Aufgabenstellung:
In welcher Initiative ist der Student Joschka Härdtner laut dem Textauszug aktiv?

Ausgewählter Textauszug:
--
Diese Partner bringen unterschiedliche Interessen und Expertisen mit ein, aus denen sich das Geschäftsmodell von „Neue Räume zum Leben“ speist. Der Student Joschka Härdtner ist aktiv im „Tiny Collective“, einer Art Ausgründung der Tiny Foundation des Van Bo Le-Mentzel, der mit dem „100-Euro-Haus“ in Berlin bekannt wurde. Das Tiny Collective möchte zum einen den Selbstbau von Tiny Houses als Gemeinschaftserlebnis fördern, zum anderen das Potential des mobilen Wohnens auf kleinem Raum nutzen, um demokratie- und gemeinschaftsfördernde Lebensformen zu erproben. Für Joschka Härdtner und einige seiner Mitmacher im Tiny Collective ist aber auch die Herausforderung des Werkstoffs Metall ein Motiv, sich am Containerprojekt zu beteiligen.
--
Einträge des Datensatzes:
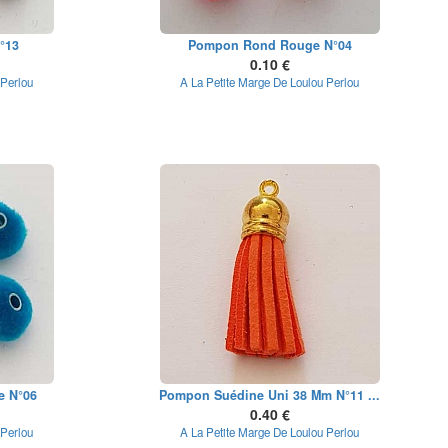
°13
Pompon Rond Rouge N°04
0.10 €
 Perlou
A La Petite Marge De Loulou Perlou
e N°06
Pompon Suédine Uni 38 Mm N°11 ...
0.40 €
 Perlou
A La Petite Marge De Loulou Perlou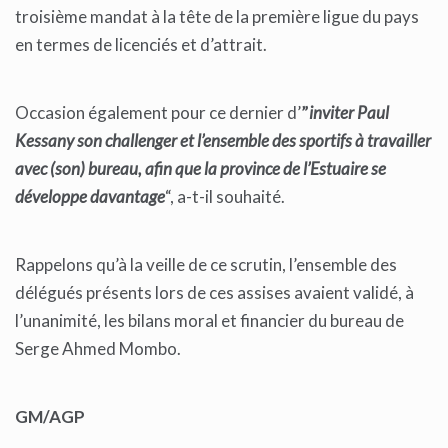
troisième mandat à la tête de la première ligue du pays
en termes de licenciés et d’attrait.
Occasion également pour ce dernier d’
”
inviter Paul
Kessany son challenger et l’ensemble des sportifs à travailler
avec (son) bureau, afin que la province de l’Estuaire se
développe davantage
“, a-t-il souhaité.
Rappelons qu’à la veille de ce scrutin, l’ensemble des
délégués présents lors de ces assises avaient validé, à
l’unanimité, les bilans moral et financier du bureau de
Serge Ahmed Mombo.
GM/AGP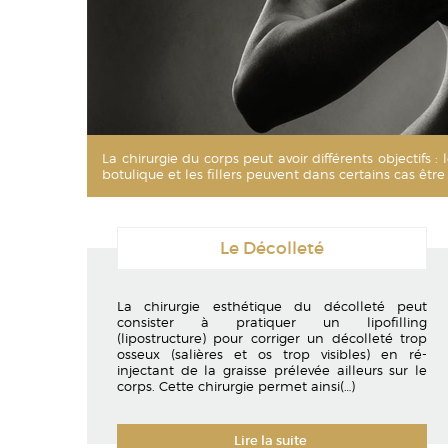
La chirurgie du corps peut avoir différents objectifs 
botulique et les fillers peuvent dans certains cas êt
Le Décolleté
La chirurgie esthétique du décolleté peut
consister à pratiquer un lipofilling
(lipostructure) pour corriger un décolleté trop
osseux (salières et os trop visibles) en ré-
injectant de la graisse prélevée ailleurs sur le
corps. Cette chirurgie permet ainsi
(…)
Lire la suite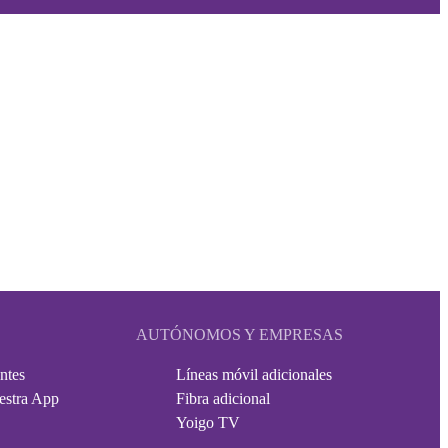
AUTÓNOMOS Y EMPRESAS
ntes
Líneas móvil adicionales
estra App
Fibra adicional
Yoigo TV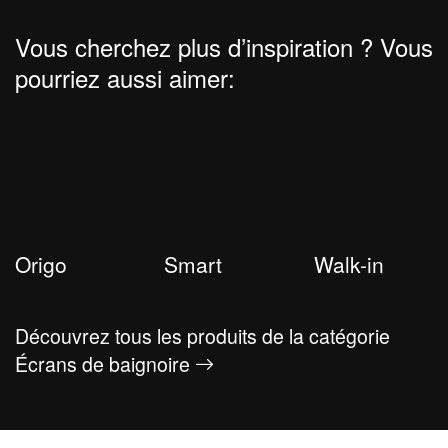
Vous cherchez plus d’inspiration ? Vous
pourriez aussi aimer:
Origo
Smart
Walk-in
Découvrez tous les produits de la catégorie
Écrans de baignoire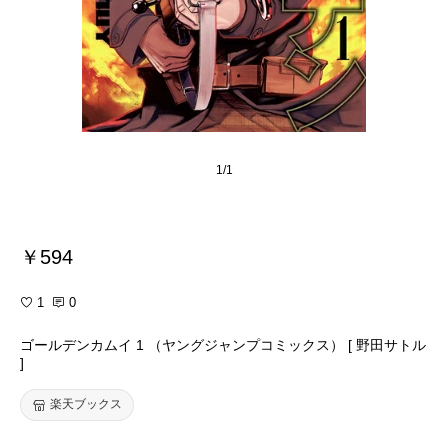
1/1
￥594
1
0
ゴールデンカムイ 1 （ヤングジャンプコミックス） [ 野田サトル
]
楽天ブックス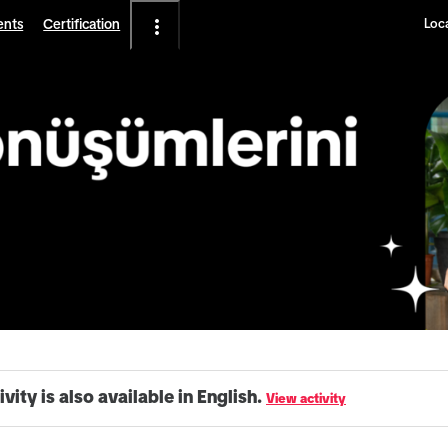
ents
Certification
Loca
ivity is also available in English.
View activity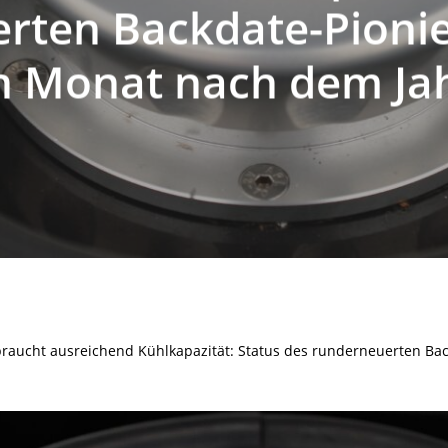
rten Backdate-Pioni
en Monat nach dem Ja
 braucht ausreichend Kühlkapazität: Status des runderneuerten Ba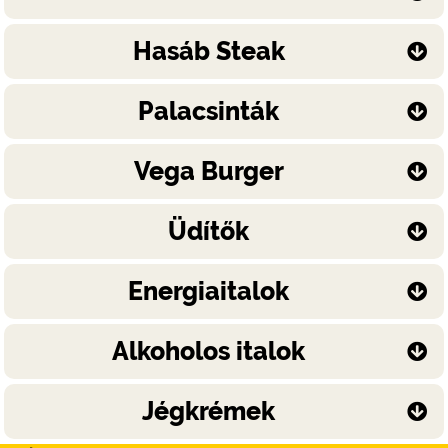
Hasáb Steak
Palacsinták
Vega Burger
Üdítők
Energiaitalok
Alkoholos italok
Jégkrémek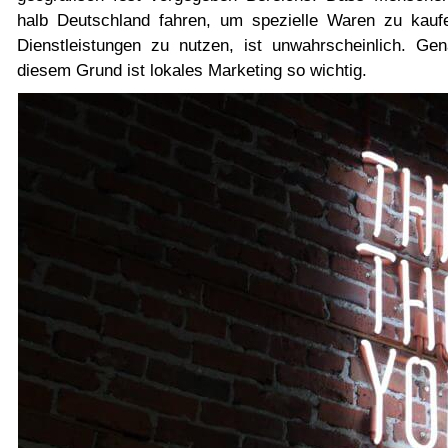
halb Deutschland fahren, um spezielle Waren zu kauf
Dienstleistungen zu nutzen, ist unwahrscheinlich. Ge
diesem Grund ist lokales Marketing so wichtig.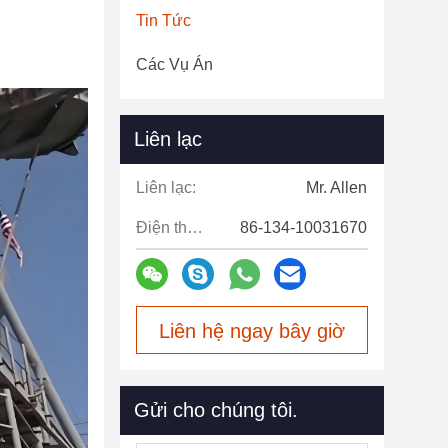
Tin Tức
Các Vụ Án
Liên lạc
Liên lạc:
Mr. Allen
Điện thoại:
86-134-10031670
Liên hệ ngay bây giờ
Gửi cho chúng tôi.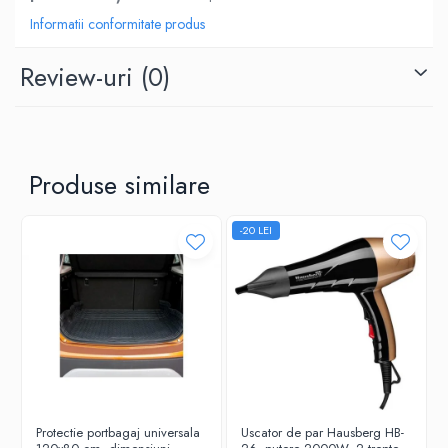
Informatii conformitate produs
Review-uri
(0)
Produse similare
-20 LEI
Protectie portbagaj universala
Uscator de par Hausberg HB-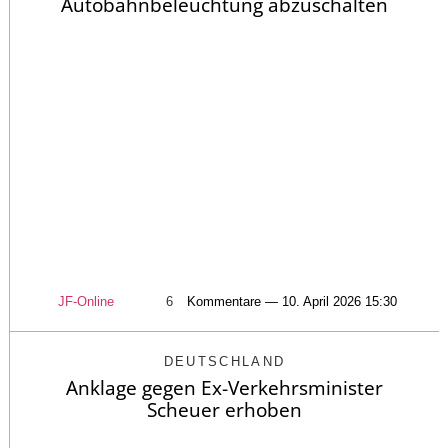
Autobahnbeleuchtung abzuschalten
JF-Online
6
Kommentare — 10. April 2026 15:30
DEUTSCHLAND
Anklage gegen Ex-Verkehrsminister
Scheuer erhoben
--
Gelöste Aufgabe:
Joschka Härdtner ist im „Tiny Collective“ aktiv.